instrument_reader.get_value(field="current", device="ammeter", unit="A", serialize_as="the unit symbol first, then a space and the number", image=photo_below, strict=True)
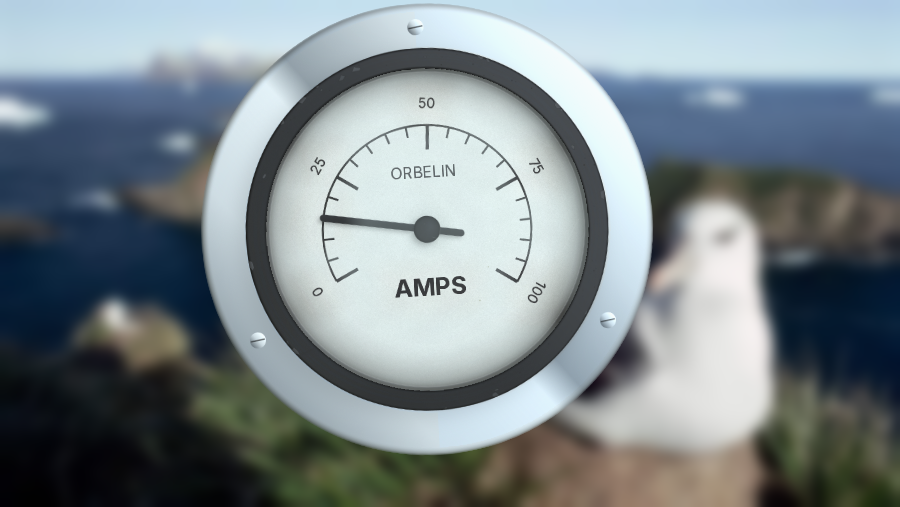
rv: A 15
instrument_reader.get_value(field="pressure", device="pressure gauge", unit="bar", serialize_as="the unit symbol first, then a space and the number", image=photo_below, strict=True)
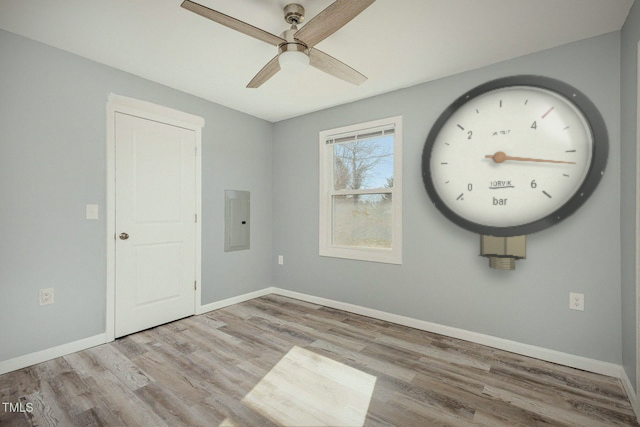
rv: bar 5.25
***
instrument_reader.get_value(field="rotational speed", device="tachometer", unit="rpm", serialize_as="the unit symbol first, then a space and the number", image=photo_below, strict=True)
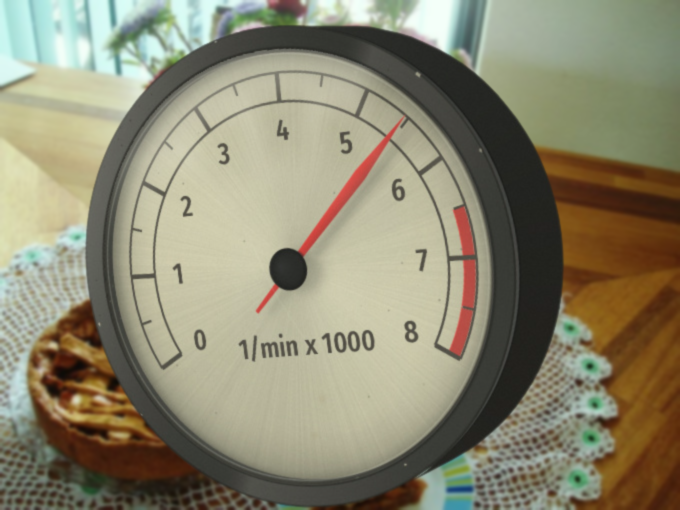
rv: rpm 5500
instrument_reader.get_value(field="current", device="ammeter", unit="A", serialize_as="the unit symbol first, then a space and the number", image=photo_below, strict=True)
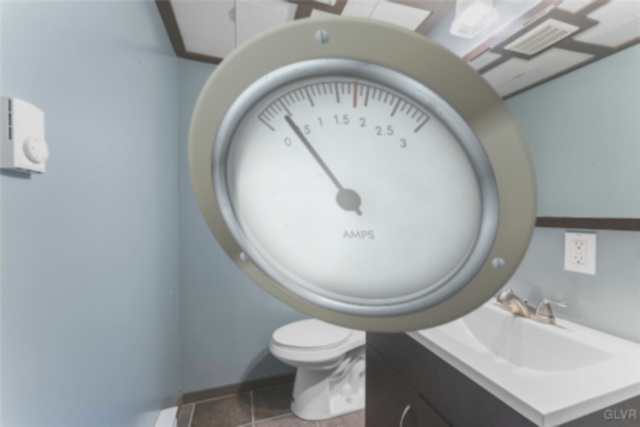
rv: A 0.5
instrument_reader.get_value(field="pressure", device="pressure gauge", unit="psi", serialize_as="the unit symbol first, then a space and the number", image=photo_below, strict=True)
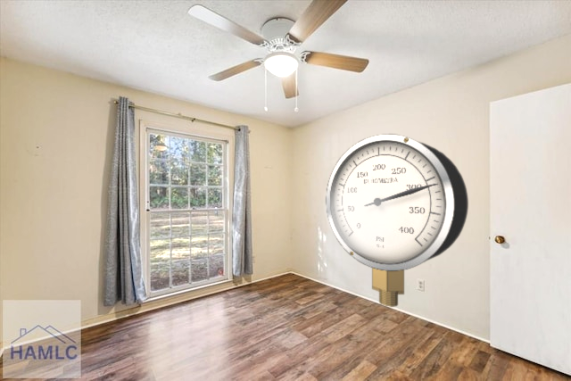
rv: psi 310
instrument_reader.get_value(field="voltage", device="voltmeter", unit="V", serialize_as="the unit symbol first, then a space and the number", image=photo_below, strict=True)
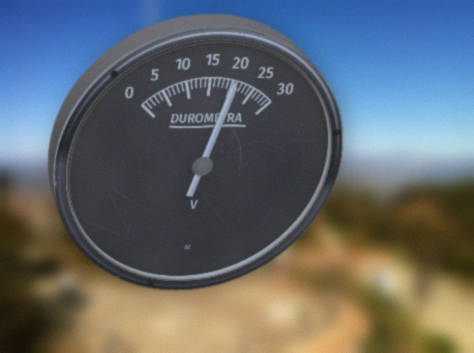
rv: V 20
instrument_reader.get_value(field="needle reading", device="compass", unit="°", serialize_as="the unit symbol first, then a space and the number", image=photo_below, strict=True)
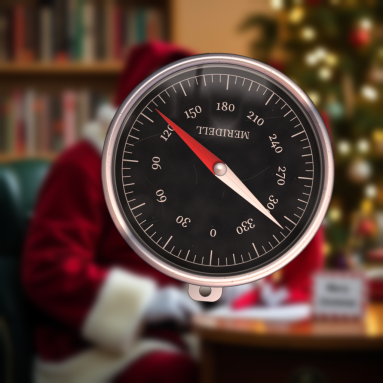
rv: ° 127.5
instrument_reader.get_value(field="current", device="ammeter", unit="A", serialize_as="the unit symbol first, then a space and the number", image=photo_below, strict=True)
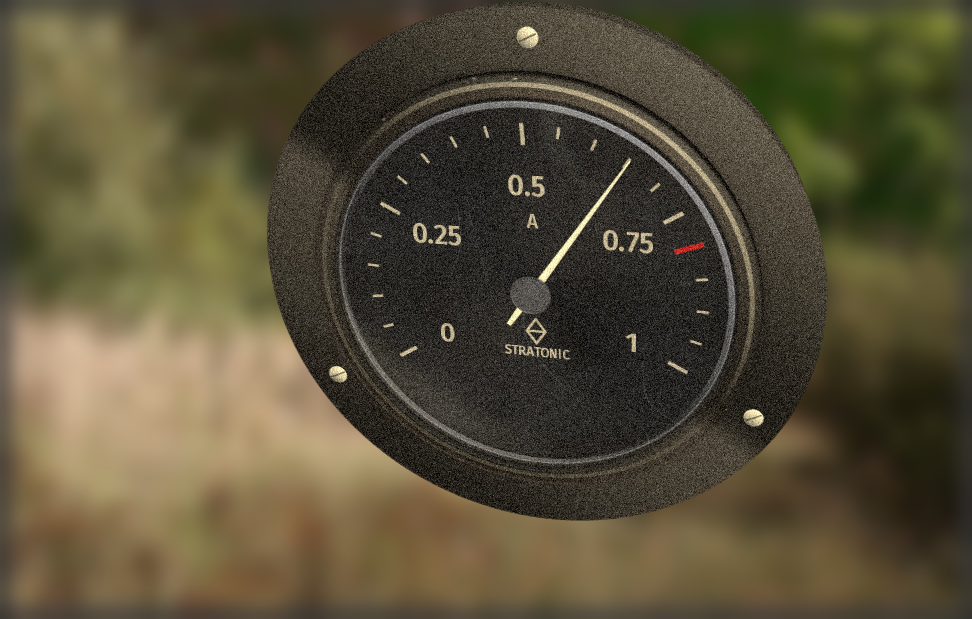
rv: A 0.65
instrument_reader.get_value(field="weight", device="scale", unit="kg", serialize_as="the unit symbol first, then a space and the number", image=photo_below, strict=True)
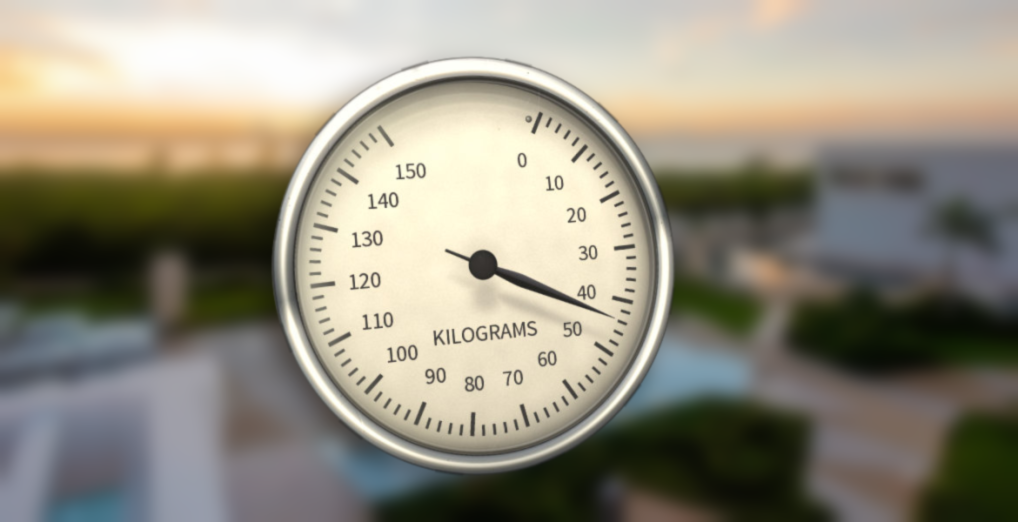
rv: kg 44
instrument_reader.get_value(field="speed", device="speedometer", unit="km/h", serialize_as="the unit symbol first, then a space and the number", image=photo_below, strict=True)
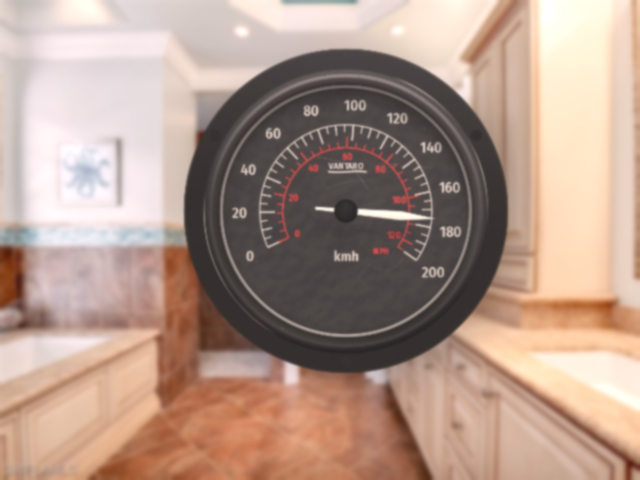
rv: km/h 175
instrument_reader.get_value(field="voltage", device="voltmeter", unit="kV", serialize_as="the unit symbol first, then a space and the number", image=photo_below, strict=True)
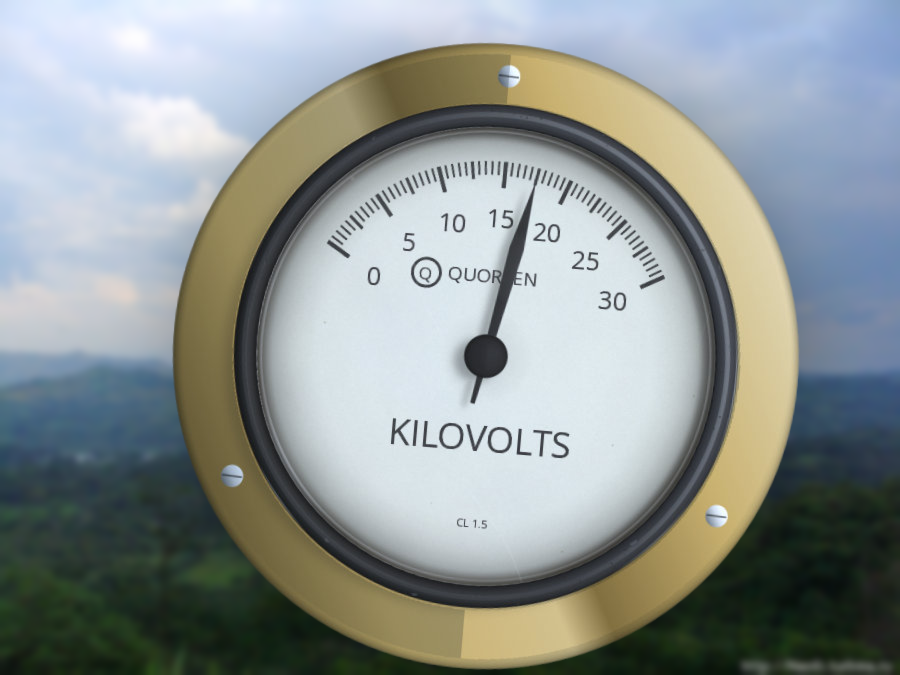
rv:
***
O zadaniu: Podaj wszystkie wiersze z rekordów powyżej, w których występuje ciąg „speed”.

Odpowiedź:
instrument_reader.get_value(field="rotational speed", device="tachometer", unit="rpm", serialize_as="the unit symbol first, then a space and the number", image=photo_below, strict=True)
instrument_reader.get_value(field="speed", device="speedometer", unit="km/h", serialize_as="the unit symbol first, then a space and the number", image=photo_below, strict=True)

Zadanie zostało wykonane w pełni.